Energy employers are looking for multi-skilled technicians, Christine Carpenter, director of the Energy Providers Coalition for Education, told Education Dive. The coalition is a network of employers working together to create more online educational opportunities in the oil and gas industry.
At Odessa College, near the Permian Basin, which produces millions of barrels of oil daily, students who have completed instrumentation and electronics technology programs are more marketable for a range of technician jobs today than they were a few years ago, its president said.

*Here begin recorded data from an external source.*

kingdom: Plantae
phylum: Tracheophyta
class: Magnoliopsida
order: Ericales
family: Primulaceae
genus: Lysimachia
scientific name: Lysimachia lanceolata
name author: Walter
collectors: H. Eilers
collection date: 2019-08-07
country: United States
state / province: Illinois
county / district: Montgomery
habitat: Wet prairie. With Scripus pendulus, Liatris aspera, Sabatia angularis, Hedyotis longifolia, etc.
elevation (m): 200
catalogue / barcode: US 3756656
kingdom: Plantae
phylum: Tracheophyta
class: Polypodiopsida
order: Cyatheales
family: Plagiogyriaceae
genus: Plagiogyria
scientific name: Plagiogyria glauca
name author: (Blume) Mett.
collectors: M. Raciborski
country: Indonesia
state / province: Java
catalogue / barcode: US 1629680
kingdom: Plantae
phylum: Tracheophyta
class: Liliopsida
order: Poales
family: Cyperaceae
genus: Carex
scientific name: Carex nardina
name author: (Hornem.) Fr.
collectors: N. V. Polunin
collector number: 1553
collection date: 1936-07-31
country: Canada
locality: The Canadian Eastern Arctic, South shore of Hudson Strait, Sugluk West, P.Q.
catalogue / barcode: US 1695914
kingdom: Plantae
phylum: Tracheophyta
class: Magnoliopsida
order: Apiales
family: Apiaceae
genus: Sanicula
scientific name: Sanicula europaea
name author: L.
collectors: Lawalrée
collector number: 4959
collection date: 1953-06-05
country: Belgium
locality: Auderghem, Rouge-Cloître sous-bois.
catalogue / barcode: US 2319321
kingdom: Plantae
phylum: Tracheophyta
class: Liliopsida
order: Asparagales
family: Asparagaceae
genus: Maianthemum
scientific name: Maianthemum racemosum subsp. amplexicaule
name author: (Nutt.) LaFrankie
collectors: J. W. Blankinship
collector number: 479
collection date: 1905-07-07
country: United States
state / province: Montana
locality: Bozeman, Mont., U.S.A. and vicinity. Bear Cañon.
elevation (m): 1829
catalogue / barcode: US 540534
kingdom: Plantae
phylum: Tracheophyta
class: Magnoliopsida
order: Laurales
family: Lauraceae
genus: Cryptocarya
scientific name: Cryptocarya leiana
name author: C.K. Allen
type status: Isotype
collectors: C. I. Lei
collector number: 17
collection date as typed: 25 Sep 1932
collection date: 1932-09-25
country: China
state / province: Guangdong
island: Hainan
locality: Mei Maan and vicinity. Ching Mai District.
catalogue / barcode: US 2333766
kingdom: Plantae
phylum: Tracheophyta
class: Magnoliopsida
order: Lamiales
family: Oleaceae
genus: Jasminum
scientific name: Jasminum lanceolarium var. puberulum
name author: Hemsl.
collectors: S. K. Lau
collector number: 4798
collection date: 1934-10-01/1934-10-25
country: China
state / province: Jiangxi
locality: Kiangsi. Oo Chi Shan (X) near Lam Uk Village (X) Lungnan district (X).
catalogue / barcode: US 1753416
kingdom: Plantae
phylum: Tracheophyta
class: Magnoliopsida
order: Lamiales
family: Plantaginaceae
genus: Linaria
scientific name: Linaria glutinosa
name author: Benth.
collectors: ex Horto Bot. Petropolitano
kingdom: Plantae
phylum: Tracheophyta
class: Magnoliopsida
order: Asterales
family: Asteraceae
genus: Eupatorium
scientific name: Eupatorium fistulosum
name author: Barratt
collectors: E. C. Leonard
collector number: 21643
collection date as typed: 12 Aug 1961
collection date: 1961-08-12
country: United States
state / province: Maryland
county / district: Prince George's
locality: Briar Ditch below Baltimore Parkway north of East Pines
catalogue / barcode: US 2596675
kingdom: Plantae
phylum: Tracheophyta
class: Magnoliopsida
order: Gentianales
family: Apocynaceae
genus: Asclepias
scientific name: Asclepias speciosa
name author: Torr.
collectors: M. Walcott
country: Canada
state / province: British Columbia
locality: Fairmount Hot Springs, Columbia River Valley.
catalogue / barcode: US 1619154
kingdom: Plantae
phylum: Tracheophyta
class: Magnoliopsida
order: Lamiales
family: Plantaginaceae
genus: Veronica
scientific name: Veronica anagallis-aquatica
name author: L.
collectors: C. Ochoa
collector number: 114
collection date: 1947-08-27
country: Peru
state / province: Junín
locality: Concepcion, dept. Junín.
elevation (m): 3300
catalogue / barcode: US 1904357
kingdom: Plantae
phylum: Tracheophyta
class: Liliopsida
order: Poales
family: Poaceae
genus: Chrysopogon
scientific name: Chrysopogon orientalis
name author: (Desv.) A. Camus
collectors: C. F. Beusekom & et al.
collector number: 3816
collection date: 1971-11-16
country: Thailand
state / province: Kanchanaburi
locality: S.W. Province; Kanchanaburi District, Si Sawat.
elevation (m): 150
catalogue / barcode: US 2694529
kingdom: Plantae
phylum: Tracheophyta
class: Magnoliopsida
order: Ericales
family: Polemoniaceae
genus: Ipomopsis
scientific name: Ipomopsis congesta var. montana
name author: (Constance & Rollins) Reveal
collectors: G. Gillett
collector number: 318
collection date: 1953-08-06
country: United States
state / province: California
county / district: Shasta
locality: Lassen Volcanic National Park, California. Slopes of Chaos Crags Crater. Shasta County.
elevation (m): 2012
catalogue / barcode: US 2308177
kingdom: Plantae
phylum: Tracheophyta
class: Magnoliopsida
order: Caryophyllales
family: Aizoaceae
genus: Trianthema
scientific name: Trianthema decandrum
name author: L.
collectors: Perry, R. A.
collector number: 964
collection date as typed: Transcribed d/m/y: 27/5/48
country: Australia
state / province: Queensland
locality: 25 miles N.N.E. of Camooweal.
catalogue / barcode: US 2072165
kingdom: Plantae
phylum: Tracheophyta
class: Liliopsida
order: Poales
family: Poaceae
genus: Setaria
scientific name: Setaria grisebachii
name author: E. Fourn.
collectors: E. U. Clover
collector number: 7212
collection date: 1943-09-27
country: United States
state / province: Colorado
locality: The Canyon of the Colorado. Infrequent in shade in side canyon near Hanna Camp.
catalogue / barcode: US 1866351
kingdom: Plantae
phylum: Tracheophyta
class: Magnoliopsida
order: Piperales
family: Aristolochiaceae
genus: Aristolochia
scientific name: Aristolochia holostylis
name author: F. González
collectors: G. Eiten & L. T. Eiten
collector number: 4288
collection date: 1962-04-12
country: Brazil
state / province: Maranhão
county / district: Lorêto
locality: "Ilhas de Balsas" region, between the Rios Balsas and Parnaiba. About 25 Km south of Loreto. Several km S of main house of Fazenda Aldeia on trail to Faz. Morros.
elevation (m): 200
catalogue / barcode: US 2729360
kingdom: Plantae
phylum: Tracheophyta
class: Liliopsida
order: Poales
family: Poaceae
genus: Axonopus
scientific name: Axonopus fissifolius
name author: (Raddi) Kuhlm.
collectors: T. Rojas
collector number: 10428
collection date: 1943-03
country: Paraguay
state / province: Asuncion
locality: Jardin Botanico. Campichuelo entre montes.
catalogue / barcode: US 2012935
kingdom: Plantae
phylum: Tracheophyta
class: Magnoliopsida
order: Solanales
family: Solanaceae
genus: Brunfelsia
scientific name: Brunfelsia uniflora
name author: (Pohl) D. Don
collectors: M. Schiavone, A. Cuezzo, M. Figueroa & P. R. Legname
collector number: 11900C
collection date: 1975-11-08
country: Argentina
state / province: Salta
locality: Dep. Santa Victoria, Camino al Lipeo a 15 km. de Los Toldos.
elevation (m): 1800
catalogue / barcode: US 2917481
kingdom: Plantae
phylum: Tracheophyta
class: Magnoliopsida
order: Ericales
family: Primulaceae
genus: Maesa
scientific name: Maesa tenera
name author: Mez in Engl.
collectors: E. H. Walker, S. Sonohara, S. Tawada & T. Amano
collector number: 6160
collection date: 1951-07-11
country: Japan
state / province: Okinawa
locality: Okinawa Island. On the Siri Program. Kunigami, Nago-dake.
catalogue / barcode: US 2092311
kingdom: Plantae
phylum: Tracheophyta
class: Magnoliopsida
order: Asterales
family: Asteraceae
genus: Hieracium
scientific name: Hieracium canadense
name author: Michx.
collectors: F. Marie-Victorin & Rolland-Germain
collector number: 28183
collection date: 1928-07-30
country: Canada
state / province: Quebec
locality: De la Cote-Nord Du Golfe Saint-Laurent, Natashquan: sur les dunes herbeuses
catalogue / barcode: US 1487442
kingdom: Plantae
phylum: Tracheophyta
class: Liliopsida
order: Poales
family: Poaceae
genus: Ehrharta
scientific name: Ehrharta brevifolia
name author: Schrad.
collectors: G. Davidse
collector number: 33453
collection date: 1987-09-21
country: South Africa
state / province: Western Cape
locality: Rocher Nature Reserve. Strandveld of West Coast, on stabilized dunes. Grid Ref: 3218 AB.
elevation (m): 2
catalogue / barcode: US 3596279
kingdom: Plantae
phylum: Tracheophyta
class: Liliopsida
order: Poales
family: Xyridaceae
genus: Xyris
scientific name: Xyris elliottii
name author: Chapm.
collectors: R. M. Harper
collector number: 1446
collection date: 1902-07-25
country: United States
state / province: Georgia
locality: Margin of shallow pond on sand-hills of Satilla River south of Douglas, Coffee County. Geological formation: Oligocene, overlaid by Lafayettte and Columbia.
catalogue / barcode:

Houston Community College Northeast also has developed new programs and improved existing programs to adapt to changes in the oil and gas sector. The school is developing a data analytics program for the petroleum industry, which will initially be offered as a continuing education program. It also is launching an industrial worker certificate program to teach a range of skills that can be applied to multiple industries.
Monique Umphrey, president of the college, told Education Dive, “Because we’re in unprecedented territory, [employers] are going to have to define a new path, so that will require people that are resourceful and resilient. Never before has adaptability been more important.”
Colleges and universities nationwide received $12 billion in emergency CARES Act funding, allocated by the U.S. Department of Education. Half of the money was required to be used for student financial aid.
More than $54 million in Paycheck Protection Program loans established through the CARES Act went to roughly 40 small private colleges and universities in Texas, according to data released by the Small Business Administration this week.